:: Exercise objective ::
Convert every one of the lines below into a Markdown table with two columns, headed Row and Line, giving each line its own numbered row and omitting any blank lines.

:: Dataset records ::

--------------------------------------------------

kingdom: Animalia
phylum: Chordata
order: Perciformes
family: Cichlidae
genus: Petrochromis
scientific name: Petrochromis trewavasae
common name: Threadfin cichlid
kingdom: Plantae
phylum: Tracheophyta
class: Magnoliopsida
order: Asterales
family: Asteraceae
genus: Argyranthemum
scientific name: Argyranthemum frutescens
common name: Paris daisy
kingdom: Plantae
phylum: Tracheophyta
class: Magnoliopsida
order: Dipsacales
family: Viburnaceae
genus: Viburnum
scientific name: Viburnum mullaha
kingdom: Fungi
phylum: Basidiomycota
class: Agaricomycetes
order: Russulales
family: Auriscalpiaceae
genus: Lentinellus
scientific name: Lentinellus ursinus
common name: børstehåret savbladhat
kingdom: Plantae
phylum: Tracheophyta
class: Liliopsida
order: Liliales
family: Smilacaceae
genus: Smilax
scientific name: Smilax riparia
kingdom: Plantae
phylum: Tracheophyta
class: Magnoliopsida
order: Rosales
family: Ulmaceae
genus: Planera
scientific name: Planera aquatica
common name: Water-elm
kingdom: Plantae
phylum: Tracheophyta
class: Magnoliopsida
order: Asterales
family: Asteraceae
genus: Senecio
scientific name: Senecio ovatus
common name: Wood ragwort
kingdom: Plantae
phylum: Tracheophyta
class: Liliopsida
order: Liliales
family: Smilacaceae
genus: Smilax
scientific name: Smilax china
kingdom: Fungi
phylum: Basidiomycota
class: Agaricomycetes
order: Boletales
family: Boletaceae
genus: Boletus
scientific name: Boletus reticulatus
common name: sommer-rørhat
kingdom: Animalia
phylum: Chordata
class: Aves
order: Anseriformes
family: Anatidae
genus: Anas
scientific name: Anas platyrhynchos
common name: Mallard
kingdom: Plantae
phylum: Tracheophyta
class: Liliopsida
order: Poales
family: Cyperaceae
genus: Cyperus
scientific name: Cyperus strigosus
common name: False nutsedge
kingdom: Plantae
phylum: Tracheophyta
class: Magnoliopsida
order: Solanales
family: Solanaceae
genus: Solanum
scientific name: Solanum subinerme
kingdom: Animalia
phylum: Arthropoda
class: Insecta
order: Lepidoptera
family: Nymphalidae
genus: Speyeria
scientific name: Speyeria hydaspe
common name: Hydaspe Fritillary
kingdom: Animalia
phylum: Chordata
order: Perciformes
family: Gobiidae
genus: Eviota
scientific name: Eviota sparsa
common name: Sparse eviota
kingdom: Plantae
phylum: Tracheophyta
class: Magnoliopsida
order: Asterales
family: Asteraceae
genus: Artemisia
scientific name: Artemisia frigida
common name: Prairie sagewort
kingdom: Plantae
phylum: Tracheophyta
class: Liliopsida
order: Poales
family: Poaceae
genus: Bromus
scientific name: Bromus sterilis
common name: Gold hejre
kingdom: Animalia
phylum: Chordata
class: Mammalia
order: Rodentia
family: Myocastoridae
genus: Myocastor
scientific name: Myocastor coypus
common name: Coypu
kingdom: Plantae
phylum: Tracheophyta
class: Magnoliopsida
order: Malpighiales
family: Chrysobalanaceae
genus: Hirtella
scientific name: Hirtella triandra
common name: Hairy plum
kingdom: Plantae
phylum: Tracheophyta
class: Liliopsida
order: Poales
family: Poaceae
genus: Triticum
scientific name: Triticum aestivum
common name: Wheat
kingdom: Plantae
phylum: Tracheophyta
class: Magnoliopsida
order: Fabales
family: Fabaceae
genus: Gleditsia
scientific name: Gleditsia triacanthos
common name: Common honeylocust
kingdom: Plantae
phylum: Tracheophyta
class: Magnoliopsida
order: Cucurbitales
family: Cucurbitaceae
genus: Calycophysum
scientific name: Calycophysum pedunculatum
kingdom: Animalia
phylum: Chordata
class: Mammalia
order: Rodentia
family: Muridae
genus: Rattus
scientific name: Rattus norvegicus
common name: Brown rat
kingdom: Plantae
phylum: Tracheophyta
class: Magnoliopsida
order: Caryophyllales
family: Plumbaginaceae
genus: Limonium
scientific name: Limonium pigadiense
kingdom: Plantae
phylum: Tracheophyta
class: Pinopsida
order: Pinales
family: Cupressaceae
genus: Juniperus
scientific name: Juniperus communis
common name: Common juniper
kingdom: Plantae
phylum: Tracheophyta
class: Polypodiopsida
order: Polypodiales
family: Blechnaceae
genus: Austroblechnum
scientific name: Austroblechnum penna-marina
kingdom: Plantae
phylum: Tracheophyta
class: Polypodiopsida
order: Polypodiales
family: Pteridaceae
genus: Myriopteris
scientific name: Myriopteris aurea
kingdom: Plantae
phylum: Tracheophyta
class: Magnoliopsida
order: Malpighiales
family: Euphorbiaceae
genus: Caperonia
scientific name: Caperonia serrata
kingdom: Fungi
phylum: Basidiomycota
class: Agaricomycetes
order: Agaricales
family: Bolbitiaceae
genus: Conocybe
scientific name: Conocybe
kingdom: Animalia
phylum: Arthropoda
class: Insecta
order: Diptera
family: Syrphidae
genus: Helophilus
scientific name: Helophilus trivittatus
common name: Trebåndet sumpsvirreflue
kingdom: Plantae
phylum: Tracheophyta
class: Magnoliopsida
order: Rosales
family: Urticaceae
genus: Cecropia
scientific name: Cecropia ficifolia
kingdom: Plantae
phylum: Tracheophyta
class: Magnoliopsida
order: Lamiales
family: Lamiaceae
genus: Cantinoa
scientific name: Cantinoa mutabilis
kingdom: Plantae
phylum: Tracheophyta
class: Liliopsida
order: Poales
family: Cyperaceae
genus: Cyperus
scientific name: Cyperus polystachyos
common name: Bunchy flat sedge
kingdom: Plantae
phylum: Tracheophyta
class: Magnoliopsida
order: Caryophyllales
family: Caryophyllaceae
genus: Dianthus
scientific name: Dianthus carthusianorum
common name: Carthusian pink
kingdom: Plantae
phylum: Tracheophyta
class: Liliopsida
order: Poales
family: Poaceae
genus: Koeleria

--------------------------------------------------

:: The completed task ::
| Row | Line |
|---|---|
| 1 | kingdom: Animalia |
| 2 | phylum: Chordata |
| 3 | order: Perciformes |
| 4 | family: Cichlidae |
| 5 | genus: Petrochromis |
| 6 | scientific name: Petrochromis trewavasae |
| 7 | common name: Threadfin cichlid |
| 8 | kingdom: Plantae |
| 9 | phylum: Tracheophyta |
| 10 | class: Magnoliopsida |
| 11 | order: Asterales |
| 12 | family: Asteraceae |
| 13 | genus: Argyranthemum |
| 14 | scientific name: Argyranthemum frutescens |
| 15 | common name: Paris daisy |
| 16 | kingdom: Plantae |
| 17 | phylum: Tracheophyta |
| 18 | class: Magnoliopsida |
| 19 | order: Dipsacales |
| 20 | family: Viburnaceae |
| 21 | genus: Viburnum |
| 22 | scientific name: Viburnum mullaha |
| 23 | kingdom: Fungi |
| 24 | phylum: Basidiomycota |
| 25 | class: Agaricomycetes |
| 26 | order: Russulales |
| 27 | family: Auriscalpiaceae |
| 28 | genus: Lentinellus |
| 29 | scientific name: Lentinellus ursinus |
| 30 | common name: børstehåret savbladhat |
| 31 | kingdom: Plantae |
| 32 | phylum: Tracheophyta |
| 33 | class: Liliopsida |
| 34 | order: Liliales |
| 35 | family: Smilacaceae |
| 36 | genus: Smilax |
| 37 | scientific name: Smilax riparia |
| 38 | kingdom: Plantae |
| 39 | phylum: Tracheophyta |
| 40 | class: Magnoliopsida |
| 41 | order: Rosales |
| 42 | family: Ulmaceae |
| 43 | genus: Planera |
| 44 | scientific name: Planera aquatica |
| 45 | common name: Water-elm |
| 46 | kingdom: Plantae |
| 47 | phylum: Tracheophyta |
| 48 | class: Magnoliopsida |
| 49 | order: Asterales |
| 50 | family: Asteraceae |
| 51 | genus: Senecio |
| 52 | scientific name: Senecio ovatus |
| 53 | common name: Wood ragwort |
| 54 | kingdom: Plantae |
| 55 | phylum: Tracheophyta |
| 56 | class: Liliopsida |
| 57 | order: Liliales |
| 58 | family: Smilacaceae |
| 59 | genus: Smilax |
| 60 | scientific name: Smilax china |
| 61 | kingdom: Fungi |
| 62 | phylum: Basidiomycota |
| 63 | class: Agaricomycetes |
| 64 | order: Boletales |
| 65 | family: Boletaceae |
| 66 | genus: Boletus |
| 67 | scientific name: Boletus reticulatus |
| 68 | common name: sommer-rørhat |
| 69 | kingdom: Animalia |
| 70 | phylum: Chordata |
| 71 | class: Aves |
| 72 | order: Anseriformes |
| 73 | family: Anatidae |
| 74 | genus: Anas |
| 75 | scientific name: Anas platyrhynchos |
| 76 | common name: Mallard |
| 77 | kingdom: Plantae |
| 78 | phylum: Tracheophyta |
| 79 | class: Liliopsida |
| 80 | order: Poales |
| 81 | family: Cyperaceae |
| 82 | genus: Cyperus |
| 83 | scientific name: Cyperus strigosus |
| 84 | common name: False nutsedge |
| 85 | kingdom: Plantae |
| 86 | phylum: Tracheophyta |
| 87 | class: Magnoliopsida |
| 88 | order: Solanales |
| 89 | family: Solanaceae |
| 90 | genus: Solanum |
| 91 | scientific name: Solanum subinerme |
| 92 | kingdom: Animalia |
| 93 | phylum: Arthropoda |
| 94 | class: Insecta |
| 95 | order: Lepidoptera |
| 96 | family: Nymphalidae |
| 97 | genus: Speyeria |
| 98 | scientific name: Speyeria hydaspe |
| 99 | common name: Hydaspe Fritillary |
| 100 | kingdom: Animalia |
| 101 | phylum: Chordata |
| 102 | order: Perciformes |
| 103 | family: Gobiidae |
| 104 | genus: Eviota |
| 105 | scientific name: Eviota sparsa |
| 106 | common name: Sparse eviota |
| 107 | kingdom: Plantae |
| 108 | phylum: Tracheophyta |
| 109 | class: Magnoliopsida |
| 110 | order: Asterales |
| 111 | family: Asteraceae |
| 112 | genus: Artemisia |
| 113 | scientific name: Artemisia frigida |
| 114 | common name: Prairie sagewort |
| 115 | kingdom: Plantae |
| 116 | phylum: Tracheophyta |
| 117 | class: Liliopsida |
| 118 | order: Poales |
| 119 | family: Poaceae |
| 120 | genus: Bromus |
| 121 | scientific name: Bromus sterilis |
| 122 | common name: Gold hejre |
| 123 | kingdom: Animalia |
| 124 | phylum: Chordata |
| 125 | class: Mammalia |
| 126 | order: Rodentia |
| 127 | family: Myocastoridae |
| 128 | genus: Myocastor |
| 129 | scientific name: Myocastor coypus |
| 130 | common name: Coypu |
| 131 | kingdom: Plantae |
| 132 | phylum: Tracheophyta |
| 133 | class: Magnoliopsida |
| 134 | order: Malpighiales |
| 135 | family: Chrysobalanaceae |
| 136 | genus: Hirtella |
| 137 | scientific name: Hirtella triandra |
| 138 | common name: Hairy plum |
| 139 | kingdom: Plantae |
| 140 | phylum: Tracheophyta |
| 141 | class: Liliopsida |
| 142 | order: Poales |
| 143 | family: Poaceae |
| 144 | genus: Triticum |
| 145 | scientific name: Triticum aestivum |
| 146 | common name: Wheat |
| 147 | kingdom: Plantae |
| 148 | phylum: Tracheophyta |
| 149 | class: Magnoliopsida |
| 150 | order: Fabales |
| 151 | family: Fabaceae |
| 152 | genus: Gleditsia |
| 153 | scientific name: Gleditsia triacanthos |
| 154 | common name: Common honeylocust |
| 155 | kingdom: Plantae |
| 156 | phylum: Tracheophyta |
| 157 | class: Magnoliopsida |
| 158 | order: Cucurbitales |
| 159 | family: Cucurbitaceae |
| 160 | genus: Calycophysum |
| 161 | scientific name: Calycophysum pedunculatum |
| 162 | kingdom: Animalia |
| 163 | phylum: Chordata |
| 164 | class: Mammalia |
| 165 | order: Rodentia |
| 166 | family: Muridae |
| 167 | genus: Rattus |
| 168 | scientific name: Rattus norvegicus |
| 169 | common name: Brown rat |
| 170 | kingdom: Plantae |
| 171 | phylum: Tracheophyta |
| 172 | class: Magnoliopsida |
| 173 | order: Caryophyllales |
| 174 | family: Plumbaginaceae |
| 175 | genus: Limonium |
| 176 | scientific name: Limonium pigadiense |
| 177 | kingdom: Plantae |
| 178 | phylum: Tracheophyta |
| 179 | class: Pinopsida |
| 180 | order: Pinales |
| 181 | family: Cupressaceae |
| 182 | genus: Juniperus |
| 183 | scientific name: Juniperus communis |
| 184 | common name: Common juniper |
| 185 | kingdom: Plantae |
| 186 | phylum: Tracheophyta |
| 187 | class: Polypodiopsida |
| 188 | order: Polypodiales |
| 189 | family: Blechnaceae |
| 190 | genus: Austroblechnum |
| 191 | scientific name: Austroblechnum penna-marina |
| 192 | kingdom: Plantae |
| 193 | phylum: Tracheophyta |
| 194 | class: Polypodiopsida |
| 195 | order: Polypodiales |
| 196 | family: Pteridaceae |
| 197 | genus: Myriopteris |
| 198 | scientific name: Myriopteris aurea |
| 199 | kingdom: Plantae |
| 200 | phylum: Tracheophyta |
| 201 | class: Magnoliopsida |
| 202 | order: Malpighiales |
| 203 | family: Euphorbiaceae |
| 204 | genus: Caperonia |
| 205 | scientific name: Caperonia serrata |
| 206 | kingdom: Fungi |
| 207 | phylum: Basidiomycota |
| 208 | class: Agaricomycetes |
| 209 | order: Agaricales |
| 210 | family: Bolbitiaceae |
| 211 | genus: Conocybe |
| 212 | scientific name: Conocybe |
| 213 | kingdom: Animalia |
| 214 | phylum: Arthropoda |
| 215 | class: Insecta |
| 216 | order: Diptera |
| 217 | family: Syrphidae |
| 218 | genus: Helophilus |
| 219 | scientific name: Helophilus trivittatus |
| 220 | common name: Trebåndet sumpsvirreflue |
| 221 | kingdom: Plantae |
| 222 | phylum: Tracheophyta |
| 223 | class: Magnoliopsida |
| 224 | order: Rosales |
| 225 | family: Urticaceae |
| 226 | genus: Cecropia |
| 227 | scientific name: Cecropia ficifolia |
| 228 | kingdom: Plantae |
| 229 | phylum: Tracheophyta |
| 230 | class: Magnoliopsida |
| 231 | order: Lamiales |
| 232 | family: Lamiaceae |
| 233 | genus: Cantinoa |
| 234 | scientific name: Cantinoa mutabilis |
| 235 | kingdom: Plantae |
| 236 | phylum: Tracheophyta |
| 237 | class: Liliopsida |
| 238 | order: Poales |
| 239 | family: Cyperaceae |
| 240 | genus: Cyperus |
| 241 | scientific name: Cyperus polystachyos |
| 242 | common name: Bunchy flat sedge |
| 243 | kingdom: Plantae |
| 244 | phylum: Tracheophyta |
| 245 | class: Magnoliopsida |
| 246 | order: Caryophyllales |
| 247 | family: Caryophyllaceae |
| 248 | genus: Dianthus |
| 249 | scientific name: Dianthus carthusianorum |
| 250 | common name: Carthusian pink |
| 251 | kingdom: Plantae |
| 252 | phylum: Tracheophyta |
| 253 | class: Liliopsida |
| 254 | order: Poales |
| 255 | family: Poaceae |
| 256 | genus: Koeleria |